赤红的天空中漂浮着几片正在撕咬闪电的黑云,大气中似乎弥漫着血腥。不同肤色的怪物们正在拼得你死我活,地上布满了它们的尸体,血液把大地染得鲜红。在其中一堆尸体上,一只手持巨剑,全身长满兰色鳞片的怪物,把巨剑深深地插在尸体堆的顶端。它眼里闪着胁人的绿光,俯视着那群还在混战中的怪物,用尽全身的气力张牙舞爪地发出震撼的咆哮。这里是以血洗血的世界——一君的天下,万夫的深渊!

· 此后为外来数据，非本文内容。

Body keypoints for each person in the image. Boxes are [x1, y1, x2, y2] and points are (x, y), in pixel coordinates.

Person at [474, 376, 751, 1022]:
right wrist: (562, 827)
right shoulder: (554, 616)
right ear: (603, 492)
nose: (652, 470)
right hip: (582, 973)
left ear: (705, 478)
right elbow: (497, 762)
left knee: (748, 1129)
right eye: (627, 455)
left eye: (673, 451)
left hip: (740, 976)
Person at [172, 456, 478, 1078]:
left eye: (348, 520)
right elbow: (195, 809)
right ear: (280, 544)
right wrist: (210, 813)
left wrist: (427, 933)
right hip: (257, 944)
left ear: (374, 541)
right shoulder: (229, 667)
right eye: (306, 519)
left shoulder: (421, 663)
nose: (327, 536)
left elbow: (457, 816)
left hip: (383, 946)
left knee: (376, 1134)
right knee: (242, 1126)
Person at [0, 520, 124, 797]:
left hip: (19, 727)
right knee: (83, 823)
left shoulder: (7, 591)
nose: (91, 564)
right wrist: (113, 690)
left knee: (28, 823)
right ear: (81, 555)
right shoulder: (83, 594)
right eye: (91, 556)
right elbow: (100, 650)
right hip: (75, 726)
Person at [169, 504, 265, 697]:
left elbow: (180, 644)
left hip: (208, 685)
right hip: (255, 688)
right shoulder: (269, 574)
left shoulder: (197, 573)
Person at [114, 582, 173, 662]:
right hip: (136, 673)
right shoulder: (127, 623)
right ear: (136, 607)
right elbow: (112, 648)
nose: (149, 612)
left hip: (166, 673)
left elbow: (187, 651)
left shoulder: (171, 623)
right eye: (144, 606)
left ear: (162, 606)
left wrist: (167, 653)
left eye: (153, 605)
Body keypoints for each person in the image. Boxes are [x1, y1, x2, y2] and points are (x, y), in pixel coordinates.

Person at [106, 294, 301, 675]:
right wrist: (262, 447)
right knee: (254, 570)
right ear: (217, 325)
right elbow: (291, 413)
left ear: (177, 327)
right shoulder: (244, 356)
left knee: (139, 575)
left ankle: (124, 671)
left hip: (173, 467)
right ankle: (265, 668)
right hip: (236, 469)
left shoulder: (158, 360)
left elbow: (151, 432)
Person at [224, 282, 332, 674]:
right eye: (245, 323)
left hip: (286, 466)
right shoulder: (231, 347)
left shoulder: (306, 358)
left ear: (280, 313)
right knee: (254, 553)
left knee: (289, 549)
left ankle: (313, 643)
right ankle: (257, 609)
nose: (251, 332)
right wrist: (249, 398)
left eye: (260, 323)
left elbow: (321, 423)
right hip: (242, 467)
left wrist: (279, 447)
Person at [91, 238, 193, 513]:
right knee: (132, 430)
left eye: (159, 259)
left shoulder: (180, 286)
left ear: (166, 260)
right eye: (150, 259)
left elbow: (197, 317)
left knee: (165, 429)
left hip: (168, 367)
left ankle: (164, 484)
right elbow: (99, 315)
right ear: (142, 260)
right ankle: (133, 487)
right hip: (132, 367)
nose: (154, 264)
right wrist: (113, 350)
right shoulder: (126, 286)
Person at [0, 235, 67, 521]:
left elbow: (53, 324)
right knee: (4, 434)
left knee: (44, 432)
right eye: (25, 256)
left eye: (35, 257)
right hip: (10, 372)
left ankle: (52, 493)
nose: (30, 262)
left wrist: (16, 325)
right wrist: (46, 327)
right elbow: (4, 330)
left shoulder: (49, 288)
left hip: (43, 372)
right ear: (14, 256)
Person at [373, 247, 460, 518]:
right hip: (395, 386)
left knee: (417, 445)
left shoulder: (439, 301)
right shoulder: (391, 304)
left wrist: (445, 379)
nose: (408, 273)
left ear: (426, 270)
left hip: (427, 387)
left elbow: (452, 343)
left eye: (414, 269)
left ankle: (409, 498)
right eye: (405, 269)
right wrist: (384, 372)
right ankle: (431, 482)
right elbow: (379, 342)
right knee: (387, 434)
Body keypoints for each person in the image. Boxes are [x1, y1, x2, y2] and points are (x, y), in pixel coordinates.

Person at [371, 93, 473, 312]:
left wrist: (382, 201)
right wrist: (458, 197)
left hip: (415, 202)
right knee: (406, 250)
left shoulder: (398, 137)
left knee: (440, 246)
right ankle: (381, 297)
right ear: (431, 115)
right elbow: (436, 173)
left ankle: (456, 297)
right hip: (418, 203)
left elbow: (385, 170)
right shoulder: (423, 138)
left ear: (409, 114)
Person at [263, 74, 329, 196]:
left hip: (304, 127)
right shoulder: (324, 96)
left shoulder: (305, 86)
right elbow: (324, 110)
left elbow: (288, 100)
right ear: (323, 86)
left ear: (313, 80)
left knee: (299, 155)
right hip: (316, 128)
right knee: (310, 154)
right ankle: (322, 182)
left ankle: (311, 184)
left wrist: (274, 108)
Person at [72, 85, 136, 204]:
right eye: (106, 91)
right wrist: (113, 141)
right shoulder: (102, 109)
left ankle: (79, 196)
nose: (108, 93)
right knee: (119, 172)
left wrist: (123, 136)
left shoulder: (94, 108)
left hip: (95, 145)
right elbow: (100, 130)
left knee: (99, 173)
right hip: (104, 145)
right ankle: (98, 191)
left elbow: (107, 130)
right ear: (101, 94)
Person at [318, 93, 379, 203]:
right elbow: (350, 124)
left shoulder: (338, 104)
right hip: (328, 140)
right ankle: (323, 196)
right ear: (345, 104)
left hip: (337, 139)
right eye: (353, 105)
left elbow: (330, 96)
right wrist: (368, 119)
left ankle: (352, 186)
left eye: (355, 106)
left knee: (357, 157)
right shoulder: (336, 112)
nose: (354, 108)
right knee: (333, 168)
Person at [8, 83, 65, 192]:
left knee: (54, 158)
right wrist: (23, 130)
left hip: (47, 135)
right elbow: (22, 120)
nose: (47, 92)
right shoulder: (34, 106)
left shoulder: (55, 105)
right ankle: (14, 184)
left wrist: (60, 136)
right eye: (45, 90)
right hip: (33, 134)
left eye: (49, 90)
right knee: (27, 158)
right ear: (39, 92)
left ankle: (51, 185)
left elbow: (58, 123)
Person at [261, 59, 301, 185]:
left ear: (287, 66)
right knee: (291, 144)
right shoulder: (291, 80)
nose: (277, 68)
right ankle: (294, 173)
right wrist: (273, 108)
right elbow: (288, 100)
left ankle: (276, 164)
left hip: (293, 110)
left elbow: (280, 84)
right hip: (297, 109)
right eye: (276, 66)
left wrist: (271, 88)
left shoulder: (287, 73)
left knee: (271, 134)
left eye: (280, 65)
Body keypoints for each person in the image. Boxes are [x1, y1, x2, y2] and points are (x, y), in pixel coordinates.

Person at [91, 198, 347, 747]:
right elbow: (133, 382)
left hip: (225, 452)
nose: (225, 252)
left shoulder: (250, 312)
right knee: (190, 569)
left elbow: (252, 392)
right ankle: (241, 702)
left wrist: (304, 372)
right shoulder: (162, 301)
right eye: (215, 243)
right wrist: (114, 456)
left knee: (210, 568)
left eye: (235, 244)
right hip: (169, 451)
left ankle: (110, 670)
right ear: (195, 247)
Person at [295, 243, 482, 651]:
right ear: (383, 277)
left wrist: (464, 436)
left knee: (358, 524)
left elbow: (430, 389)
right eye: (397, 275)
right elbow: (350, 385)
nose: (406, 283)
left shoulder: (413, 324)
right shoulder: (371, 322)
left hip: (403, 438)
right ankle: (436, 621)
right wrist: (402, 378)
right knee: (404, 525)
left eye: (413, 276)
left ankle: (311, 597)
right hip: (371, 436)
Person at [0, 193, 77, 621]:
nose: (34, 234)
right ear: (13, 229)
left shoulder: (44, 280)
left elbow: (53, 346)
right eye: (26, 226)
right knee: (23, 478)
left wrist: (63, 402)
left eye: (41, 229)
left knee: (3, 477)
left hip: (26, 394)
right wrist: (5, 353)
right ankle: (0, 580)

一座外表华丽的暗红色城堡里,墙上染满了新旧的血迹,地砖的缝隙中粘满了红色的液体。

黑暗中,一个发自少女内心的声音。

“我在什么地方?这里是哪里?我的身体不能动……好黑,好害怕。有人在吗?救我!有人在吗?救我!如果有人听到的话……请回应我!”少女的心声像似在抖动着。

赤裸的躯体躺在餐桌上,她美丽的双眼已经失去了神采。从眼里,从嘴里,透明液体沿着她漂亮的脸蛋流进血泊中,雪白的餐布早被已染得血红。她清楚地感觉到自己的生命之源正不停地离开自己的身体。纤细的指头轻轻地动弹,仿佛在作出最后的挣扎。

在离餐桌不远的地方,一群性感的美女以妖艳万千的姿态躺在宝座的周围。坐在宝座上的英俊男子左手抚摩着银发美女,右手拿高雅的酒杯。随着双手有节奏的动作,银发美女发出轻微的叫声,而酒杯中的液体释出诱人的香味。

这位高雅的男子,黑色的头发右则有一条用白色纸绳结起来的短辫。一点都看不出整体形象有不和谐之处。他兰色的眼睛下馅着深深的眼袋,很明显他已经很多天没有休息了。

突然一个穿着黑色西装的身影跑到他面前。

“大哥!‘法雅之门’已经再度开启了!”黑色西装的大汉严肃地说。

高雅的男子微微震动着身体,露出邪恶的笑容。他努力克制住脸部的表情。左手深深地掐银发美女的肉中。美女虽然感到痛楚,但却不敢惊动她那残忍的主人。抑压在内心的兴奋感终于战胜了它主人的意志。诡异的笑声逐渐变成震动宫殿的狂笑。吊在天花板上的女尸像是响应这只恶魔的咆哮一样左摇右摆,挂在她们尸体上的锁链发出“咔咔”的声音。

高雅的男子放下手中的酒杯,随着拇指跟中指的短暂接触,一个清脆的响声唤来的是二十多个国色天香的美女侍卫。她们以整齐的步伐从殿堂左右两则分别跑出,汇集在男子的周围。统一的制服配有一把单手的长剑。

“大哥!这是什么意思?”黑色西装的大汉焦急地问。

“很高兴你和你的同伴一直都忠诚地为我服务。但是你们的使命已经完结,为了答谢你们一直以来的支持。我会把你们的尸体挂在我华丽的大门上作为装饰。”高雅的男子再次拿起酒杯,轻轻地把杯中的液体送进嘴里。

冷酷的女侍卫长抽出锋利的宝剑。

“啊!不要!”随着一声惨叫,这个伴随着他多年的伙伴永远地消失在这个世上。

“鲜血!美女!世界!一切的一切都是属于我‘星夜’大帝的!”高雅的男子突然抛弃了他以往的高雅。

“是的!大帝。”冷酷的女侍卫长说道。

“不,现在时机还没有成熟。”男子叹了一口气。

“是的!公子。”惶恐的侍卫长连忙改变称呼。

“如果不是为了对付那只老不死,我才不想去找那只雄性动物呢!”男子突然愤怒地说。

少女的手指不再抖动,皮肤不再拥有血色。生命已经走到了尽头。所有她生命中最宝贵的记忆像投影机的片段一样一幅一幅地影入她的脑海中。

“妈妈!我是一个乖孩子啊!我到底做错了些什么?为什么我会得到这样的命运。我经常都帮助别人,可是现在是我最需要别人帮助的时候。难道这个世界就没有人愿意帮助我?为什么?妈妈,答我!”

男子放弃了他诡异的脸孔,脸带温柔并且天真的笑容走到少女的面前。不过此时少女已经永远地离开了这个残酷的世界。

如果不是在这个恐怖血腥的氛围下,一定会以为这位男子是一个天真浪漫的青年。

“小妹妹,失血的感觉是不是很舒服呢?不用多谢大哥哥哦。因为大哥哥很喜欢小妹妹的。看你的样子好像很渴,给你一点滋润滋润吧。”说着就把杯中的鲜血重新倒进它的主人的口中。